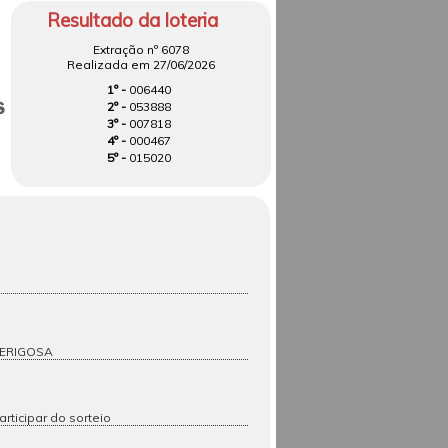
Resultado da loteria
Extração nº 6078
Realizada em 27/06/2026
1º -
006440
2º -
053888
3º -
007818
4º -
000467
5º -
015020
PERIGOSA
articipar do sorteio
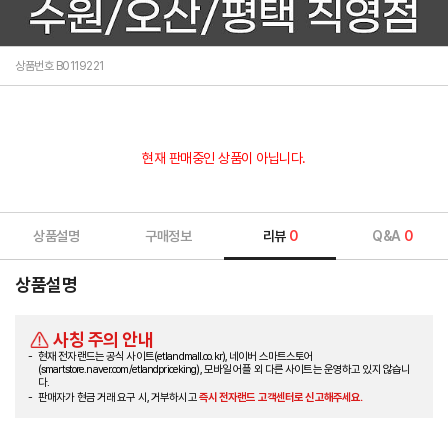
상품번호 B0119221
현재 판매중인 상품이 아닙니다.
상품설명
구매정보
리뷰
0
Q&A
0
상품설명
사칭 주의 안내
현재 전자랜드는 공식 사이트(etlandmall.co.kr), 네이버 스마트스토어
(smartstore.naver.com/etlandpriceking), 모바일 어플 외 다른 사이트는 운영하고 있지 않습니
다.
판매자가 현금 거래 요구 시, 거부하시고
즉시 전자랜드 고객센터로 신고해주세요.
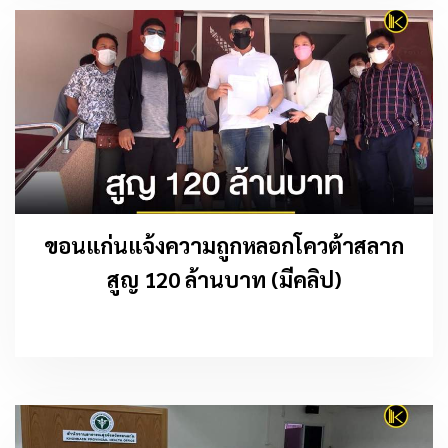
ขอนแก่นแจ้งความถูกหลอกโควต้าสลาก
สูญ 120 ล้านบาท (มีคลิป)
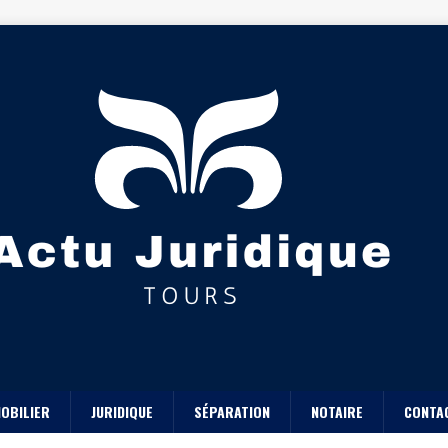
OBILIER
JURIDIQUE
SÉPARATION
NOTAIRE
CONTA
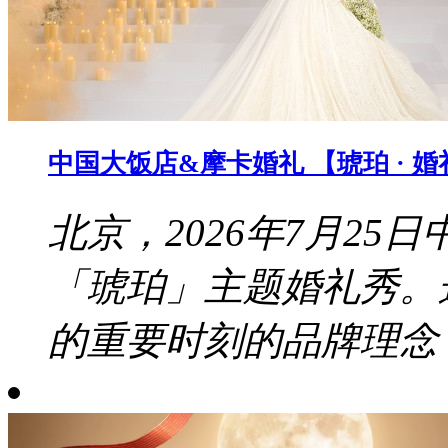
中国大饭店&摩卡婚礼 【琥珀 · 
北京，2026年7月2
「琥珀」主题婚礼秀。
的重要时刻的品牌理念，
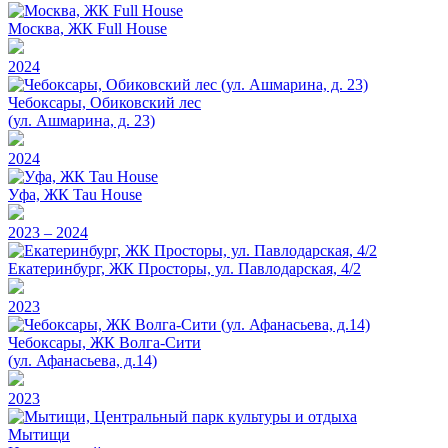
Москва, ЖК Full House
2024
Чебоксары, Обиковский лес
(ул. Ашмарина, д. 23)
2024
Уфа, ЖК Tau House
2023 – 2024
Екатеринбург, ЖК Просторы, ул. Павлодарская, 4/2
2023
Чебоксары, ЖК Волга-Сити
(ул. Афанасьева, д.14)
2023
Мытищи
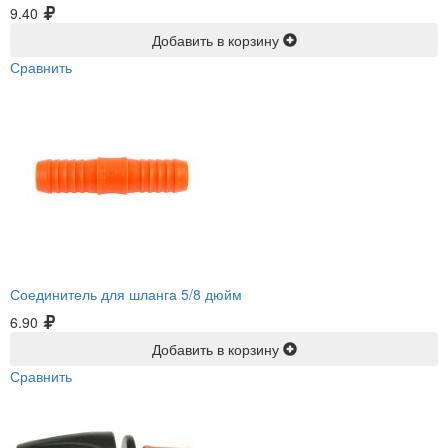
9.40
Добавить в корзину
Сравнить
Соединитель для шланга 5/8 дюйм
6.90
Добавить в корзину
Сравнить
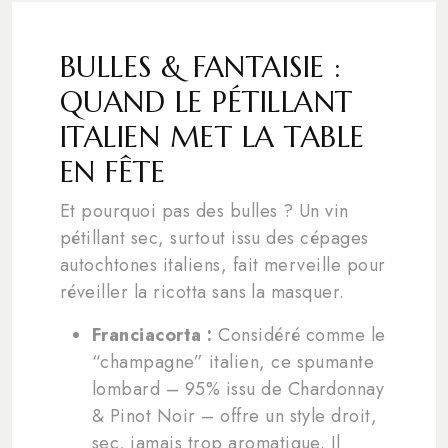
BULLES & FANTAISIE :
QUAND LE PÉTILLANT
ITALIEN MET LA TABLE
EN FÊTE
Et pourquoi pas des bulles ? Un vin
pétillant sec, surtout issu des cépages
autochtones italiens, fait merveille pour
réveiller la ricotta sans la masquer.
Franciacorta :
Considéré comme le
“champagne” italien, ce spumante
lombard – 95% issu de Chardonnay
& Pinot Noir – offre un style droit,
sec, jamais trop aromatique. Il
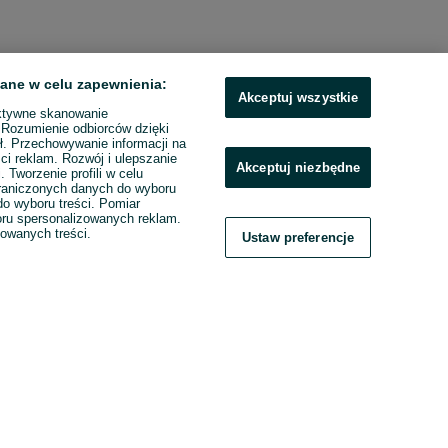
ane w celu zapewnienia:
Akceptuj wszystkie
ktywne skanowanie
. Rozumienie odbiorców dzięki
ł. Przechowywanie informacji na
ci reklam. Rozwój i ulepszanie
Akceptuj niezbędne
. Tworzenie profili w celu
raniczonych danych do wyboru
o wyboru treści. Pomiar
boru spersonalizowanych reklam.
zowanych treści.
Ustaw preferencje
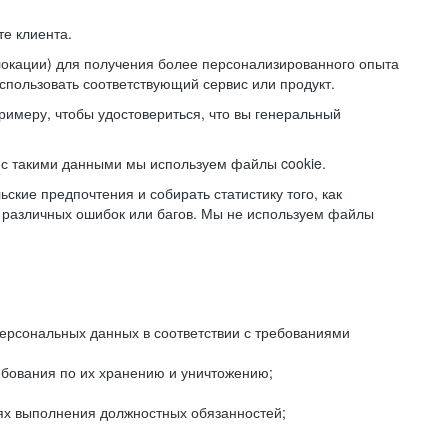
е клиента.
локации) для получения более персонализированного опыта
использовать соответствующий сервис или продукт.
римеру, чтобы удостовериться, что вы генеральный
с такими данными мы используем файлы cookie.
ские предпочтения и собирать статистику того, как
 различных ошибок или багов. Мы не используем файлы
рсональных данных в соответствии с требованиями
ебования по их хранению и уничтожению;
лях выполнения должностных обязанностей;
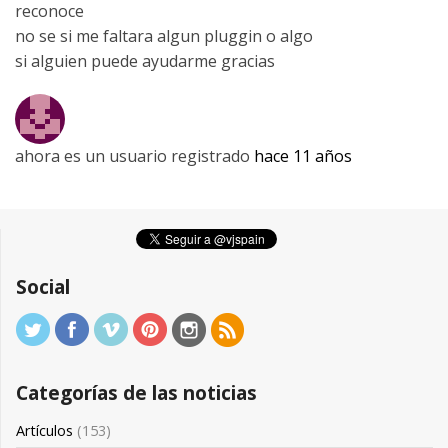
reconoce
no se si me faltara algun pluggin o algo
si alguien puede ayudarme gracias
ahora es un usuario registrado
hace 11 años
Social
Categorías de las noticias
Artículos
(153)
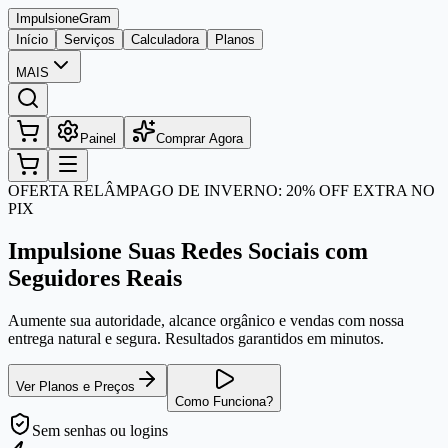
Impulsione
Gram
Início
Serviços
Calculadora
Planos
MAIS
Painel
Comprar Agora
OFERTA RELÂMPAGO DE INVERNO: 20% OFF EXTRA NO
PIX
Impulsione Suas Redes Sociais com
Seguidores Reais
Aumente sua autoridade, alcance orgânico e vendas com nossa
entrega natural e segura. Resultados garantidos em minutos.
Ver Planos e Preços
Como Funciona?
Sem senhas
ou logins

----------

§ EXERCISE BRIEF
What is needed is a copy of every line above in which "reklam" appears.

§ SOLUTION FOR THIS PROBLEM
ci reklam. Rozwój i ulepszanie
boru spersonalizowanych reklam.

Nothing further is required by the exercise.